* [EXERCISE]
Please copy, word for word, the line that contains "yazarın önceki bloğu" and every line after it through the end of the records, and nothing more.

(Dataset entries)
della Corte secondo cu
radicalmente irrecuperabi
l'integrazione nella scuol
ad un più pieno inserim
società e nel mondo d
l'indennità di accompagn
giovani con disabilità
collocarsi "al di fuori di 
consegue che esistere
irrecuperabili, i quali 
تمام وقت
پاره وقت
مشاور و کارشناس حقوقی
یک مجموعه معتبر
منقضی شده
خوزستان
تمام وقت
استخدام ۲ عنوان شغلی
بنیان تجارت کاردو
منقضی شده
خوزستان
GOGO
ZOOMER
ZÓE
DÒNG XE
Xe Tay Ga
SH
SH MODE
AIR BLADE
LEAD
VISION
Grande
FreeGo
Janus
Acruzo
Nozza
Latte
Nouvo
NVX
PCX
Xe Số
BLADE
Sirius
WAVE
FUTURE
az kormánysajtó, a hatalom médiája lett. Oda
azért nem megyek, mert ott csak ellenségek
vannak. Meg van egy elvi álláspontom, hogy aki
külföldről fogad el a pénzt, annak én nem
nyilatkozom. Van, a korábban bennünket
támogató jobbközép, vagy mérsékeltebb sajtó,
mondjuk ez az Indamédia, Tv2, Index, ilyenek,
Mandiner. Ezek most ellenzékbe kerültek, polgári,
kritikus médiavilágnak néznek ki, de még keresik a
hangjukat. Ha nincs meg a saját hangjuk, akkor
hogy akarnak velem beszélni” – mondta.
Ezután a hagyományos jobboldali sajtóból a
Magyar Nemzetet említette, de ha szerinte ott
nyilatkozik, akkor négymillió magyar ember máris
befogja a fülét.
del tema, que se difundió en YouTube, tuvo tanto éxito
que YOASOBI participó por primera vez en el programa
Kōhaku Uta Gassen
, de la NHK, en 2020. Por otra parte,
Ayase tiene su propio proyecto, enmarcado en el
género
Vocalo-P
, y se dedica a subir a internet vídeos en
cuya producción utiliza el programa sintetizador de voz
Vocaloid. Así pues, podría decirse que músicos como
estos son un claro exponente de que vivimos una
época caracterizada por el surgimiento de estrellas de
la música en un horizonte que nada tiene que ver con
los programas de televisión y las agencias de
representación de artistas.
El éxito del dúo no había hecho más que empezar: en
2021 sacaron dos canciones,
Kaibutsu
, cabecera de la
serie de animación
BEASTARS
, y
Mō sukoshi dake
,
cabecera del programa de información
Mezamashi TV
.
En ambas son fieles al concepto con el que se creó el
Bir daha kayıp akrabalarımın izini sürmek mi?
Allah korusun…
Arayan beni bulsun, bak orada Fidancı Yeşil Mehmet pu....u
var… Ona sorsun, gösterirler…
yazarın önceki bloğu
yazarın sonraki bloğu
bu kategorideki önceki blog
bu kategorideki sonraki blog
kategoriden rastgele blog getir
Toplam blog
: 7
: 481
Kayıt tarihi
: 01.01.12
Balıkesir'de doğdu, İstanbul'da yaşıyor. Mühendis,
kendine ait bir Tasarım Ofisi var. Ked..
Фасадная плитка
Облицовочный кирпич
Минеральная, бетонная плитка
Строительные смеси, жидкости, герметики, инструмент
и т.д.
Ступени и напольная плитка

* [SOLVED EXERCISE]
yazarın önceki bloğu
yazarın sonraki bloğu
bu kategorideki önceki blog
bu kategorideki sonraki blog
kategoriden rastgele blog getir
Toplam blog
: 7
: 481
Kayıt tarihi
: 01.01.12
Balıkesir'de doğdu, İstanbul'da yaşıyor. Mühendis,
kendine ait bir Tasarım Ofisi var. Ked..
Фасадная плитка
Облицовочный кирпич
Минеральная, бетонная плитка
Строительные смеси, жидкости, герметики, инструмент
и т.д.
Ступени и напольная плитка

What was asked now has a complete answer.